Der letzte Tag vor den Winterferien: Die Drittklässler haben eine besondere Aufgabe bekommen. Sie sollten ihr Lieblingsbuch mitbringen und daraus vorlesen. Johanna und Ronja, neun und zehn Jahre alt, haben beide Bücher mitgebracht, die von Hexen handeln. Das sei spannend, meint Johanna:
"Es geht um eine Hexe und einen Kleiderschrank. Vier Kinder sind in diesen Kleiderschrank geklettert und dadurch in ein Land gekommen, wo der ewige Winter herrscht. Dort mussten sie eine Hexe bekämpfen, um den Winter zu beenden."
Die beiden gehen in die "Avatud Kool", auf Deutsch: "die offene Schule", in der estnischen Hauptstadt Tallinn. Das Besondere: Wenn die Schüler hier aus ihren Büchern vorlesen, dann wird das jeder in seiner Muttersprache tun - auf Estnisch oder auf Russisch. Denn an der "Offenen Schule" ist der Unterricht zweisprachig, in jedem Fach, sagen Johanna und Ronja, die sich immer wieder ergänzen:
"Projektunterricht haben wir gerade auf Russisch, Kunst auf Estnisch. Aber allgemein haben wir im Moment mehr Russisch. Denn die Russischsprachigen in der Klasse sind schon weiter als wir. Sie sprechen schon ganz gut Estnisch. Wir, die Estnischsprachigen hinken da hinterher und müssen aufholen."
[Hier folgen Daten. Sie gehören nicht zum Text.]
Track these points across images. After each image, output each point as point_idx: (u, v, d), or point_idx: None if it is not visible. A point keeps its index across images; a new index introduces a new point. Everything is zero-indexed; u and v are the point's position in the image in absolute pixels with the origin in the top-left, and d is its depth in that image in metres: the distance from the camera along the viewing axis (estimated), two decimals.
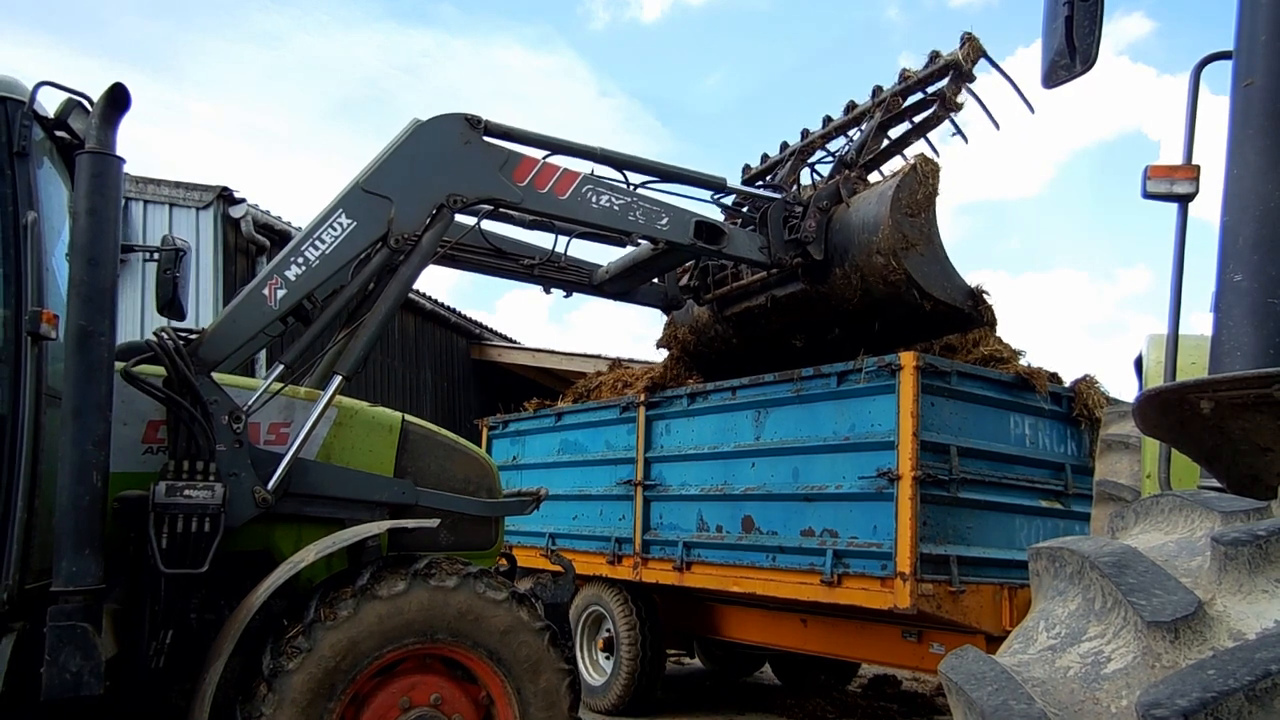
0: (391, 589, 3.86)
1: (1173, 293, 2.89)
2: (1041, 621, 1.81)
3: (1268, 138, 2.18)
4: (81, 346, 3.42)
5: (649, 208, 5.37)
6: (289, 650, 3.67)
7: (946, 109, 6.25)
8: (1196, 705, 1.27)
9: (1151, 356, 4.02)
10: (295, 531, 4.19)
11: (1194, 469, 2.70)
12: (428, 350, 14.86)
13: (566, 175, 5.08)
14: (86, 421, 3.40)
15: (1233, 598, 1.50)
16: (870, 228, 5.92)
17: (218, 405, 3.96)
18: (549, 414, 8.93)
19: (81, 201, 3.51)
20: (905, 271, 5.78)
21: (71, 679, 3.27)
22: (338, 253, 4.41)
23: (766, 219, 5.96)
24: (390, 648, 3.84)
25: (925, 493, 5.45)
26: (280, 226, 11.05)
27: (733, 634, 7.72)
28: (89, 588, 3.35)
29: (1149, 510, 2.02)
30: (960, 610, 5.47)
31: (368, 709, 3.88)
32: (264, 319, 4.27)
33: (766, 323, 6.85)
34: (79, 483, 3.36)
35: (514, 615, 4.06)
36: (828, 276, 6.19)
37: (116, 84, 3.58)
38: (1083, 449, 6.37)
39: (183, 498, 3.71)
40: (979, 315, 6.10)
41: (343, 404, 4.48)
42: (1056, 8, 2.57)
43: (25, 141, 3.51)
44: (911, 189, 5.94)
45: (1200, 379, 1.98)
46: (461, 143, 4.78)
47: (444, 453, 4.71)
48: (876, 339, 6.24)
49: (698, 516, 6.99)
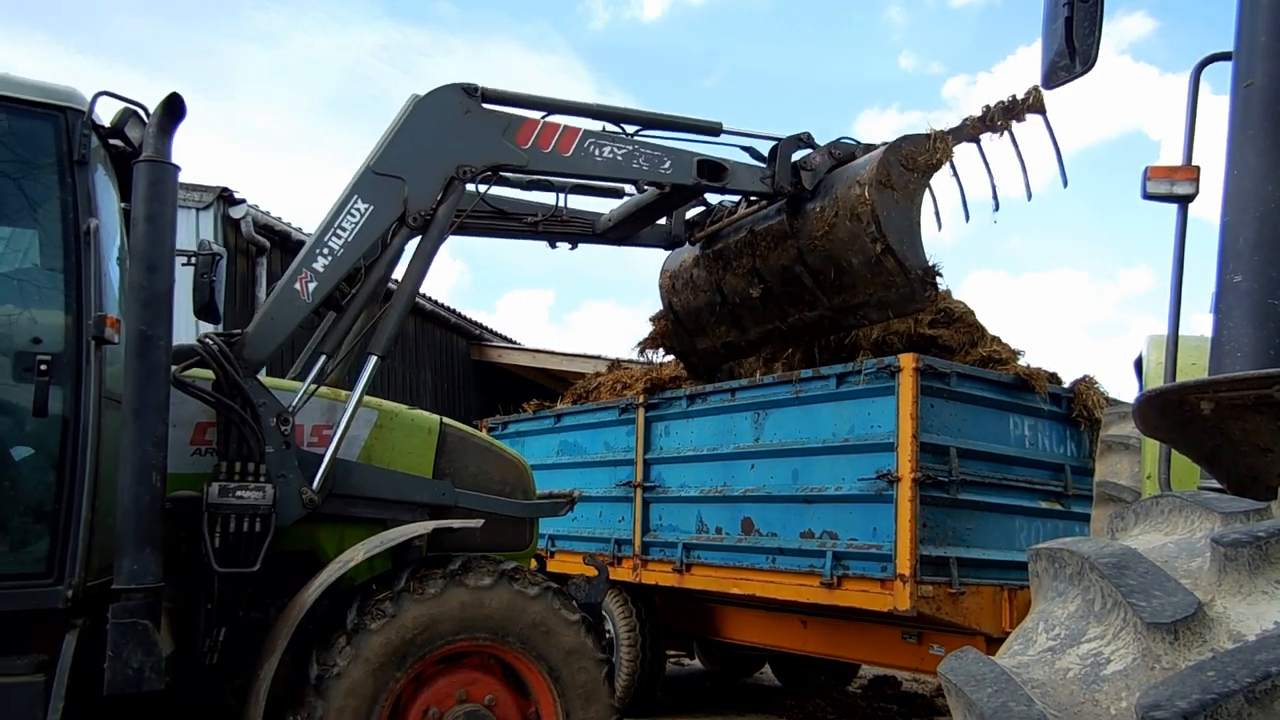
0: (478, 580, 4.00)
1: (1173, 293, 2.89)
2: (1041, 623, 1.81)
3: (1268, 139, 2.18)
4: (141, 350, 3.53)
5: (651, 153, 5.37)
6: (374, 612, 3.83)
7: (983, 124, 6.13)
8: (1196, 707, 1.27)
9: (1152, 357, 4.02)
10: (338, 531, 4.29)
11: (1194, 470, 2.70)
12: (428, 351, 14.87)
13: (568, 132, 5.08)
14: (146, 423, 3.51)
15: (1233, 599, 1.49)
16: (861, 166, 5.92)
17: (266, 408, 4.06)
18: (548, 415, 8.93)
19: (140, 208, 3.61)
20: (873, 204, 5.69)
21: (134, 674, 3.37)
22: (360, 238, 4.48)
23: (778, 151, 5.94)
24: (464, 636, 3.98)
25: (925, 494, 5.45)
26: (280, 227, 11.03)
27: (732, 635, 7.72)
28: (150, 585, 3.46)
29: (1149, 511, 2.01)
30: (960, 612, 5.47)
31: (427, 689, 4.00)
32: (300, 313, 4.37)
33: (737, 261, 6.76)
34: (140, 483, 3.48)
35: (580, 639, 4.15)
36: (806, 212, 6.15)
37: (173, 94, 3.70)
38: (1082, 450, 6.36)
39: (235, 498, 3.84)
40: (923, 292, 5.91)
41: (383, 407, 4.60)
42: (1056, 8, 2.57)
43: (85, 150, 3.61)
44: (916, 146, 5.90)
45: (1200, 380, 1.98)
46: (462, 112, 4.79)
47: (480, 454, 4.81)
48: (824, 297, 6.24)
49: (697, 518, 6.99)
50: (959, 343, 6.84)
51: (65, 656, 3.35)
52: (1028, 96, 6.02)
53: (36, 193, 3.62)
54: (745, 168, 5.85)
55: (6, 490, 3.51)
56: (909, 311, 6.27)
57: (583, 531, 8.17)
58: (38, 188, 3.62)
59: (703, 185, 5.64)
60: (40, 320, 3.56)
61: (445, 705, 4.00)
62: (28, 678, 3.31)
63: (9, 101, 3.56)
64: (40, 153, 3.59)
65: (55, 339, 3.51)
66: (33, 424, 3.48)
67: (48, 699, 3.26)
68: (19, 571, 3.43)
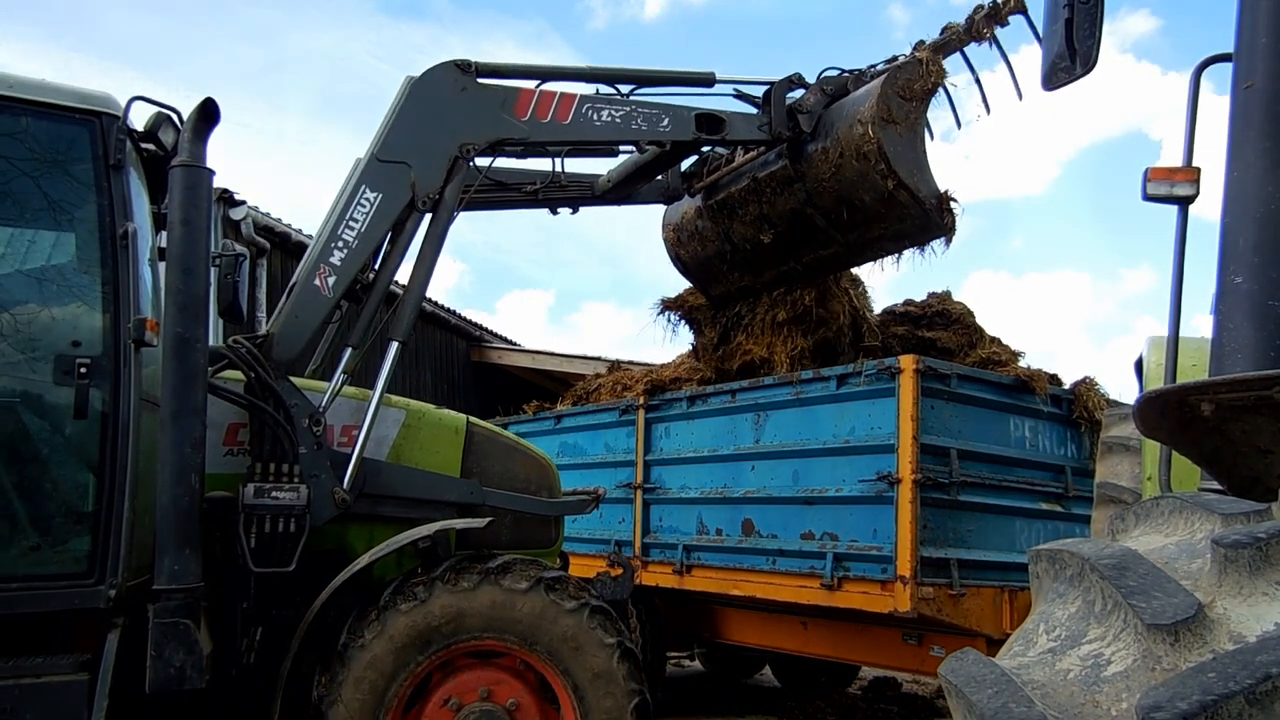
0: (514, 583, 4.02)
1: (1173, 295, 2.90)
2: (1041, 624, 1.80)
3: (1268, 140, 2.18)
4: (179, 353, 3.58)
5: (648, 112, 5.36)
6: (407, 593, 3.93)
7: (969, 35, 6.12)
8: (1196, 708, 1.27)
9: (1152, 358, 4.03)
10: (368, 531, 4.32)
11: (1194, 471, 2.70)
12: (427, 352, 14.85)
13: (564, 99, 5.05)
14: (184, 425, 3.56)
15: (1233, 600, 1.49)
16: (859, 102, 5.88)
17: (298, 408, 4.11)
18: (548, 416, 8.93)
19: (175, 212, 3.66)
20: (878, 142, 5.66)
21: (175, 673, 3.43)
22: (373, 227, 4.49)
23: (770, 96, 5.93)
24: (492, 635, 4.00)
25: (925, 496, 5.44)
26: (280, 228, 11.02)
27: (733, 637, 7.71)
28: (190, 585, 3.51)
29: (1149, 512, 2.01)
30: (960, 613, 5.46)
31: (454, 679, 4.04)
32: (324, 308, 4.40)
33: (743, 210, 6.72)
34: (179, 484, 3.53)
35: (611, 664, 4.07)
36: (809, 154, 6.12)
37: (207, 99, 3.74)
38: (1083, 451, 6.36)
39: (270, 499, 3.91)
40: (940, 220, 5.91)
41: (410, 406, 4.65)
42: (1057, 10, 2.58)
43: (120, 155, 3.67)
44: (910, 75, 5.89)
45: (1201, 381, 1.98)
46: (458, 90, 4.76)
47: (507, 453, 4.84)
48: (839, 235, 6.18)
49: (697, 519, 6.99)
50: (958, 344, 6.84)
51: (108, 655, 3.41)
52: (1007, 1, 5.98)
53: (73, 197, 3.68)
54: (741, 117, 5.82)
55: (49, 492, 3.58)
56: (928, 239, 6.20)
57: (583, 533, 8.16)
58: (75, 192, 3.67)
59: (702, 139, 5.61)
60: (79, 323, 3.62)
61: (467, 699, 4.03)
62: (73, 676, 3.37)
63: (47, 107, 3.63)
64: (77, 157, 3.65)
65: (94, 342, 3.58)
66: (73, 426, 3.55)
67: (92, 697, 3.32)
68: (62, 572, 3.50)
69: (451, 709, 4.01)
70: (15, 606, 3.41)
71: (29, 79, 3.66)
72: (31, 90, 3.61)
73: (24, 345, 3.55)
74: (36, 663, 3.38)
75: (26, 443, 3.59)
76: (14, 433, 3.56)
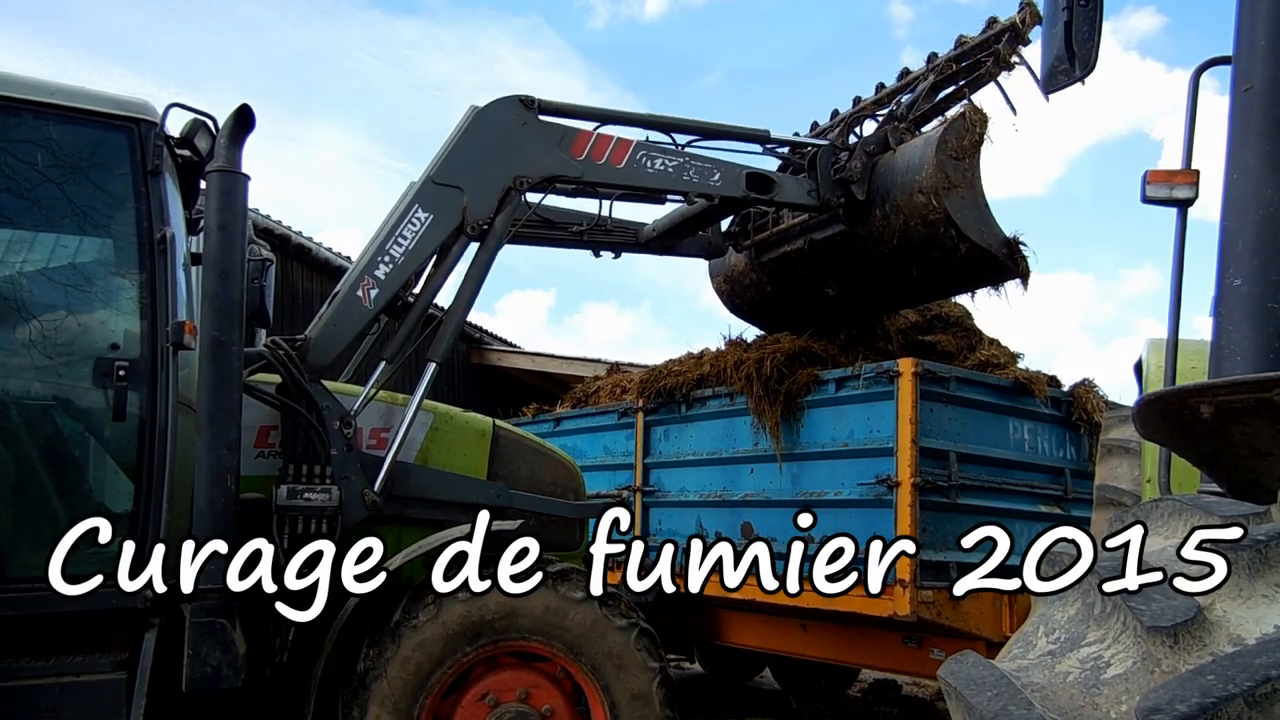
0: (570, 591, 4.06)
1: (1172, 297, 2.90)
2: (1041, 627, 1.80)
3: (1267, 142, 2.18)
4: (215, 356, 3.63)
5: (701, 165, 5.46)
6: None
7: (999, 65, 6.18)
8: (1196, 711, 1.26)
9: (1151, 361, 4.02)
10: (396, 533, 4.34)
11: (1194, 473, 2.70)
12: None
13: (620, 144, 5.17)
14: (221, 427, 3.62)
15: (1232, 603, 1.49)
16: (915, 168, 5.90)
17: (330, 411, 4.16)
18: (547, 419, 8.92)
19: (212, 217, 3.71)
20: (945, 210, 5.71)
21: (212, 672, 3.49)
22: (420, 246, 4.60)
23: (815, 162, 5.99)
24: (539, 639, 4.04)
25: (924, 499, 5.44)
26: (281, 231, 11.02)
27: (732, 639, 7.70)
28: (226, 585, 3.55)
29: (1149, 515, 2.01)
30: (960, 616, 5.46)
31: (494, 675, 4.09)
32: (363, 319, 4.48)
33: (802, 268, 6.78)
34: (215, 485, 3.58)
35: (650, 687, 4.12)
36: (868, 218, 6.14)
37: (243, 105, 3.80)
38: (1082, 454, 6.36)
39: (303, 500, 3.96)
40: (1014, 265, 6.00)
41: (437, 410, 4.70)
42: (1056, 12, 2.58)
43: (158, 160, 3.72)
44: (959, 133, 5.91)
45: (1200, 383, 1.98)
46: (520, 124, 4.88)
47: (533, 456, 4.90)
48: (908, 287, 6.21)
49: (696, 522, 6.98)
50: (956, 347, 6.83)
51: (146, 655, 3.46)
52: (1023, 15, 5.96)
53: (112, 203, 3.74)
54: (791, 180, 5.92)
55: (88, 493, 3.64)
56: (1003, 282, 6.25)
57: None
58: (113, 198, 3.73)
59: (751, 198, 5.71)
60: (117, 327, 3.68)
61: (504, 697, 4.07)
62: (112, 675, 3.44)
63: (86, 114, 3.67)
64: (115, 163, 3.71)
65: (132, 345, 3.64)
66: (112, 429, 3.60)
67: (130, 696, 3.38)
68: (102, 572, 3.52)
69: (488, 704, 4.04)
70: (55, 606, 3.44)
71: (69, 86, 3.70)
72: (71, 97, 3.66)
73: (64, 349, 3.61)
74: (76, 661, 3.44)
75: (66, 445, 3.64)
76: (54, 435, 3.61)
Ethnische Russen und Esten seien sich noch immer fremd
Die beiden Mädchen zeigen ihr Klassenzimmer. An der einen Wand sind die Buchstaben des lateinischen Alphabets auf Blätter gemalt. An der anderen stehen die Namen der Farben auf Russisch, natürlich im kyrillischen Alphabet. 28 Jahre ist es her, dass sich die Sowjetunion auflöste und Estland unabhängig wurde. In der Sowjetzeit waren viele ethnische Russen in das nördlichste baltische Land eingewandert. Gut 300.000 Menschen machte die russische Minderheit aus, bei insgesamt 1,3 Millionen Einwohnern. Noch heute seien sich ethnischen Russen und die Esten fremd, sagt Kristina Kallas, die an der Universität Narwa zu dem Thema geforscht hat:
"Nehmen wir an, als Arbeitgeber haben Sie ein Vorstellungsgespräch mit einem jungen Russen. Wahrscheinlich spricht er ganz gut Estnisch. Aber dann machen Sie einen Witz über einen Film, der in Estland populär war. Und er hat keine Ahnung, wovon Sie sprechen. Denn die ethnischen Russen haben ihre eigenen Witze und Filme. Und er kommt Ihnen vor wie ein Fremder aus einem anderen Land."
Denn viele Esten gehen einfach davon aus, dass nur die Russen sich anpassen sollen. Die "Offene Schule" geht bewusst einen anderen Weg. Die beiden Gruppen bewegen sich aufeinander zu. Das gelinge auch durch die Art des Unterrichts, sagt die Mitbegründerin der Schule, Helen Sabrak:
"Wir setzen auf Projektlernen. Das Lernen wird in alltägliche Abläufe eingebunden. Schon in der ersten Klasse: Wenn Tiere auf dem Lehrplan stehen, dann besuchen wir nicht nur ein Tierheim. Die Kinder erforschen, wie diese Tiere dorthin gekommen sind und wie sie helfen können. Sie haben dann einen Flohmarkt organisiert, durch den sie Geld für das Tierheim gesammelt haben."
Bildungspolitik wichtig im laufenden Wahlkampf
Doch zum Vorbild dürfte die "Offene Schule" so bald nicht werden. Im laufenden Wahlkampf spielt die Bildungspolitik zwar eine wichtige Rolle. Doch die Debatte geht eher in die andere Richtung, so die Forderung der nationalliberalen Reformpartei: Sie fordert, dass auch in einem überwiegend russischsprachigen Gebiet die weiterführende staatliche Schule künftig ausschließlich auf Estnisch unterrichtet. Die regierende Zentrumspartei ist dagegen. Julia, neun Jahre alt, hat einen estnischen Vater und eine russische Mutter. Sie ist sehr froh, dass sie in der "Offenen Schule" beide Identitäten verbinden kann:
"Ich war in der ersten Klasse auf einer anderen Schule, da gab es kein Russisch. Da hatte ich keine Freunde, irgendwie sind die anderen immer unter sich geblieben."